The week beginning the 11th of June 2016.
Saturday the 11th
people

When William and Elizabeth were walking the Abel Tasman Track recently, they kept bumping in to Kerstin and eventually, having got around to introducing themselves properly, invited her to call in and stay when she came this far north; and so she did.  They brought her out for a farm walk today.  Kerstin really liked Floss.

people on a ridge

We walked through the Tank paddock, to the top of the ridge which looks over into the Swamp East paddock; we were looking for my ten pregnant heifers and they weren't anywhere I usually find them down the bottom.  Right up here we first spotted Fancy 126, then the others just down the fenceline, behind where I stood taking this picture.

fungi

We walked on across the bush-covered hillside, finding these rather interesting coloured fungi.

When we got back down to the bottom gateway, there were all ten heifers, standing in the sunshine.

wasp

I'm not sure who this is, one of the parasitic wasps; presumably it may be the Orange Ichneumonid wasp, although it's rather difficult to compare this lovely specimen with the shrivelled one pictured in the Landcare Research site.

fungi

There are so many lovely fungi around at this time of year.  Those which grow in and on dead material are often particularly colourful and attractive.

Lacebark

The Lacebark trees (Hoheria populnea) which were recently flowering profusely, now sport seed pods...

Lacebark fruits

... with wings.  According to my tree book, each contains a single seed.

Sunday the 12th

Stephan's sister, Rachel, and husband Murray, visited this morning.  We've seen them at weddings and funerals several times recently but it was nice to be relaxed at home for a proper visit.

Angus cows

In the afternoon we went together out to the back of the farm, Stephan with the new electric fence tester and I to check on and move the cows from the Middle Back paddock.

While Stephan walked around the boundary fence, I walked up through the paddock, finding this regular grouping of Demelza and family; in this case, from left to right, Dinky 94 behind Eva, Demelza and Ellie 119.

= STATED TASK 1 =
Translate this sentence from the farm diary into Spanish: "There are so many lovely fungi around at this time of year."
The farm diary and the listing have nothing to do with each other.

= DATA IN THIS EXERCISE =
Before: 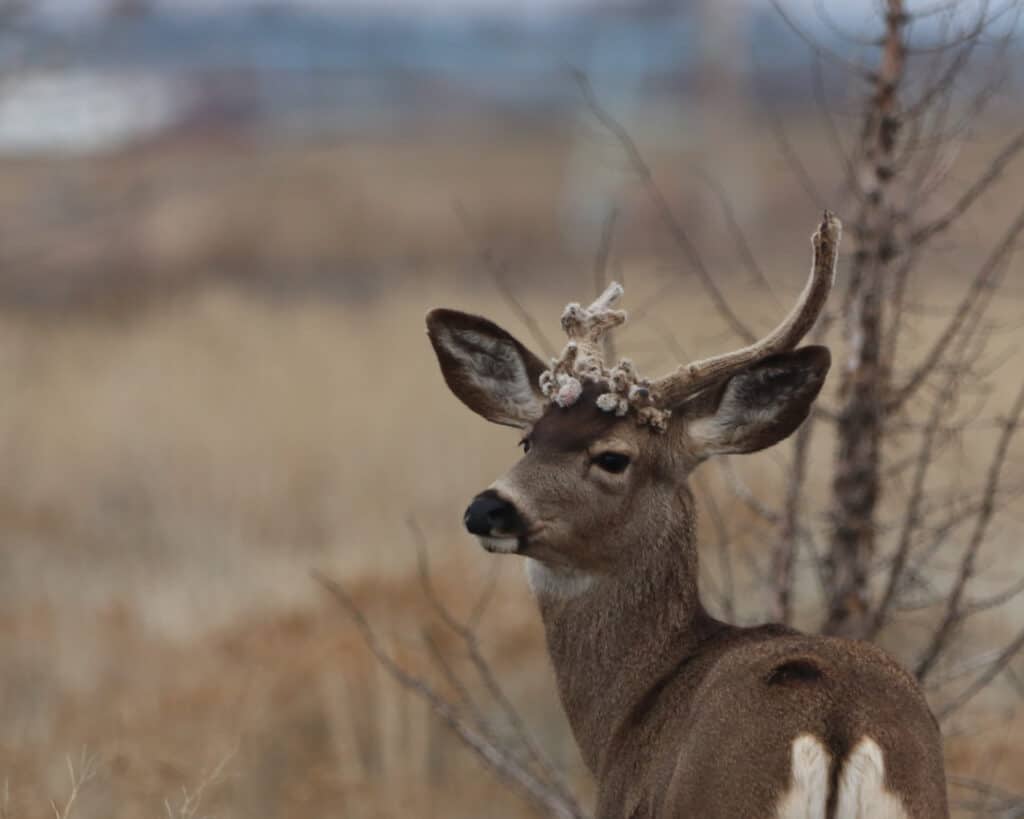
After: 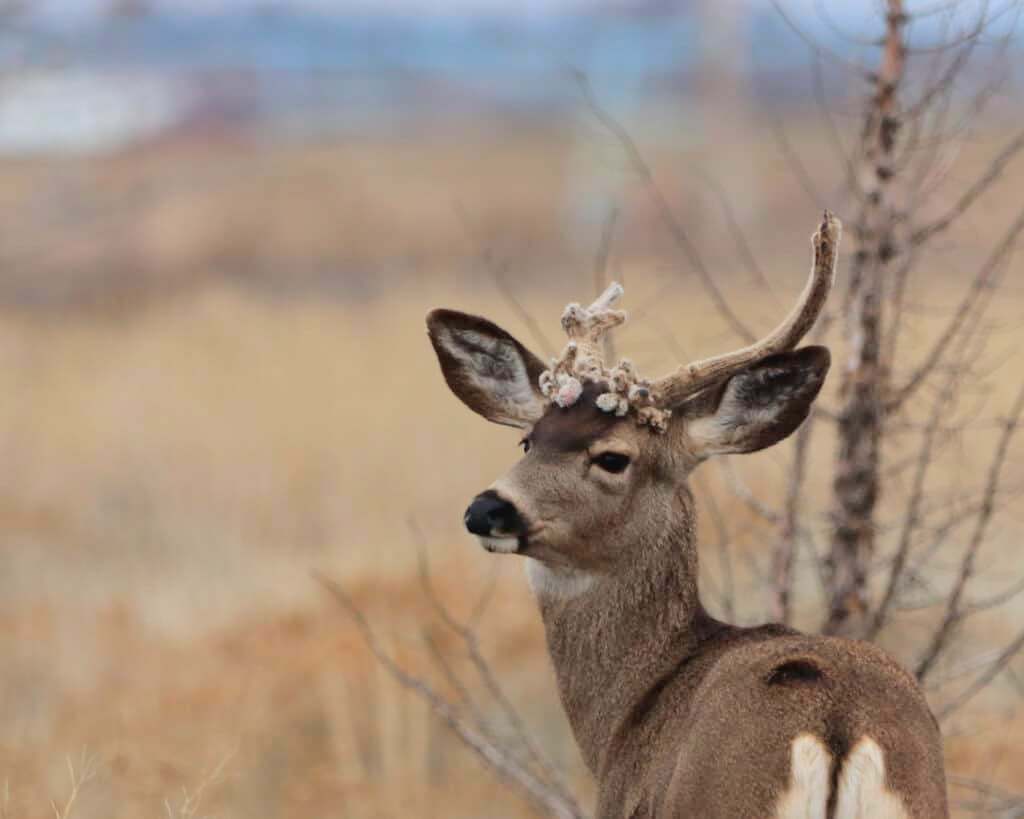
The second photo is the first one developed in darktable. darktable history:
contrast brightness saturation: contrast 0.066, brightness 0.178, saturation 0.415
tone curve: curves: ch0 [(0, 0) (0.003, 0.016) (0.011, 0.015) (0.025, 0.017) (0.044, 0.026) (0.069, 0.034) (0.1, 0.043) (0.136, 0.068) (0.177, 0.119) (0.224, 0.175) (0.277, 0.251) (0.335, 0.328) (0.399, 0.415) (0.468, 0.499) (0.543, 0.58) (0.623, 0.659) (0.709, 0.731) (0.801, 0.807) (0.898, 0.895) (1, 1)], color space Lab, independent channels, preserve colors none
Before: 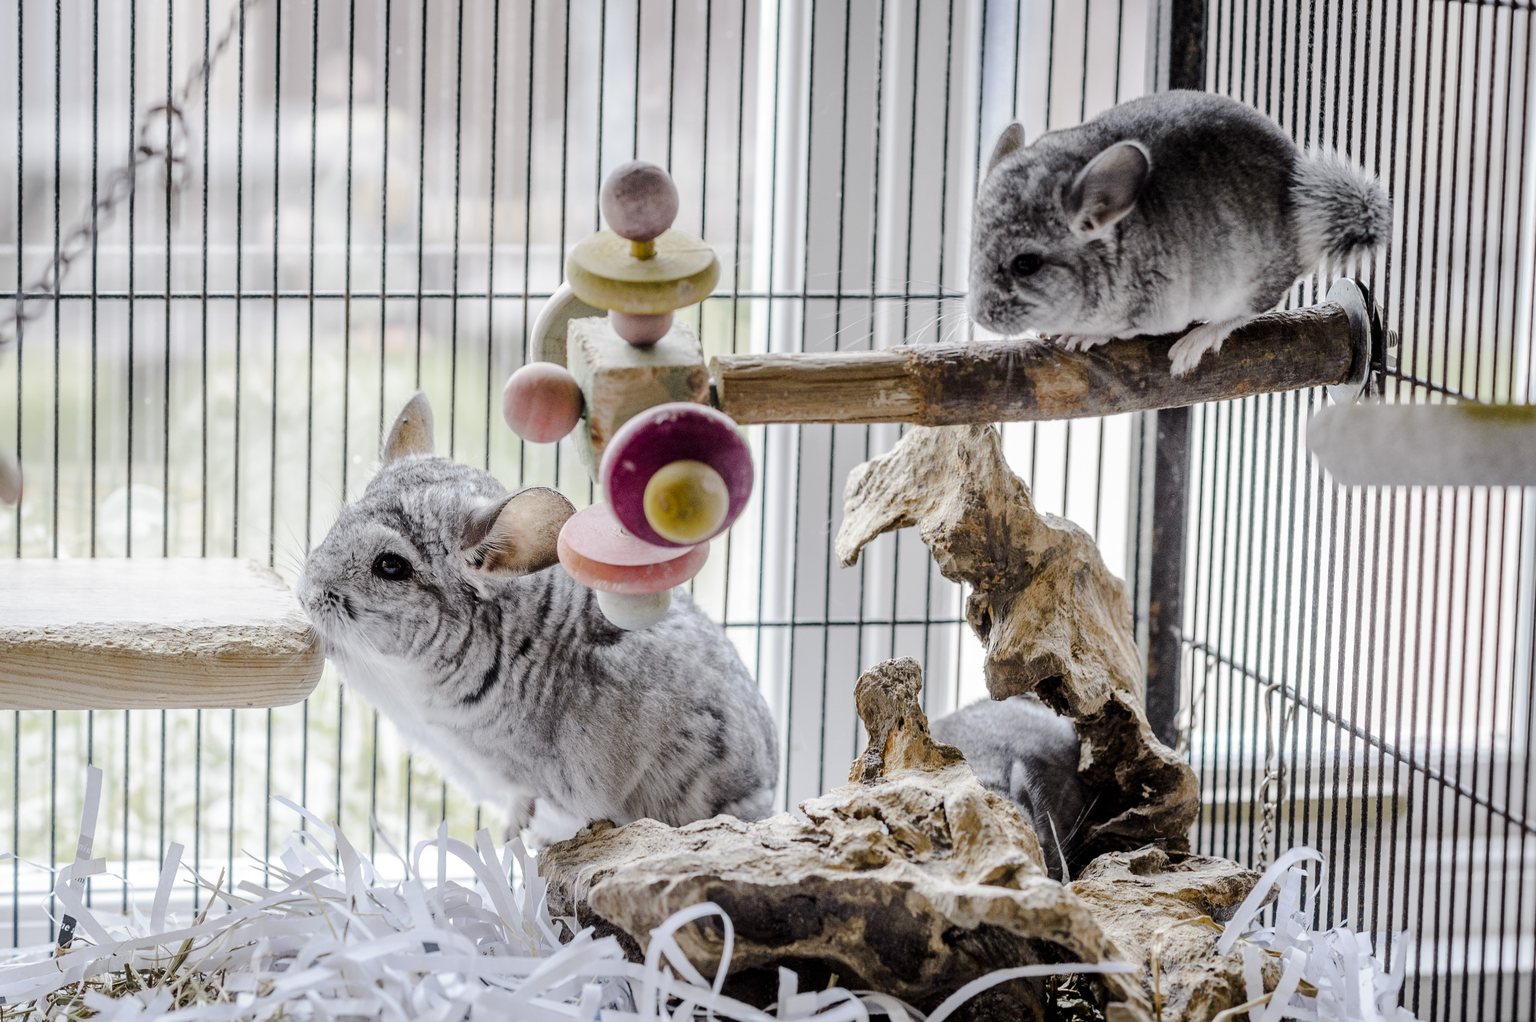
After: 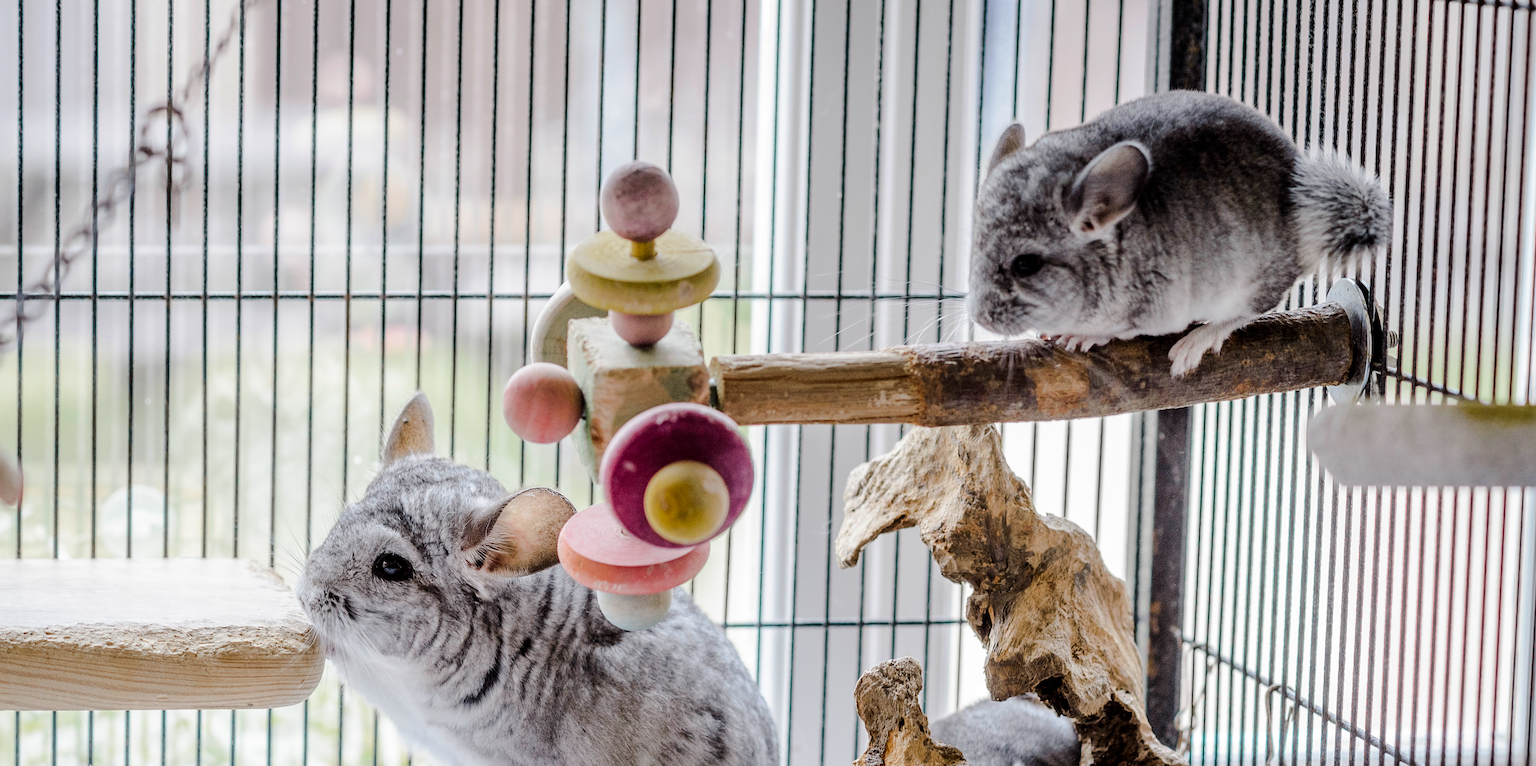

= STATED TASK 2 =
Please write out the whole darktable listing of before-and-after edits above, line for line, leaving the pictures out.

= PROBLEM SOLUTION 1 =
Hay tantos hongos bonitos por aquí en esta época del año.

= PROBLEM SOLUTION 2 =
Before: 
After: 
The second photo is the first one developed in darktable. darktable history:
contrast brightness saturation: contrast 0.066, brightness 0.178, saturation 0.415
tone curve: curves: ch0 [(0, 0) (0.003, 0.016) (0.011, 0.015) (0.025, 0.017) (0.044, 0.026) (0.069, 0.034) (0.1, 0.043) (0.136, 0.068) (0.177, 0.119) (0.224, 0.175) (0.277, 0.251) (0.335, 0.328) (0.399, 0.415) (0.468, 0.499) (0.543, 0.58) (0.623, 0.659) (0.709, 0.731) (0.801, 0.807) (0.898, 0.895) (1, 1)], color space Lab, independent channels, preserve colors none
Before: 
After: 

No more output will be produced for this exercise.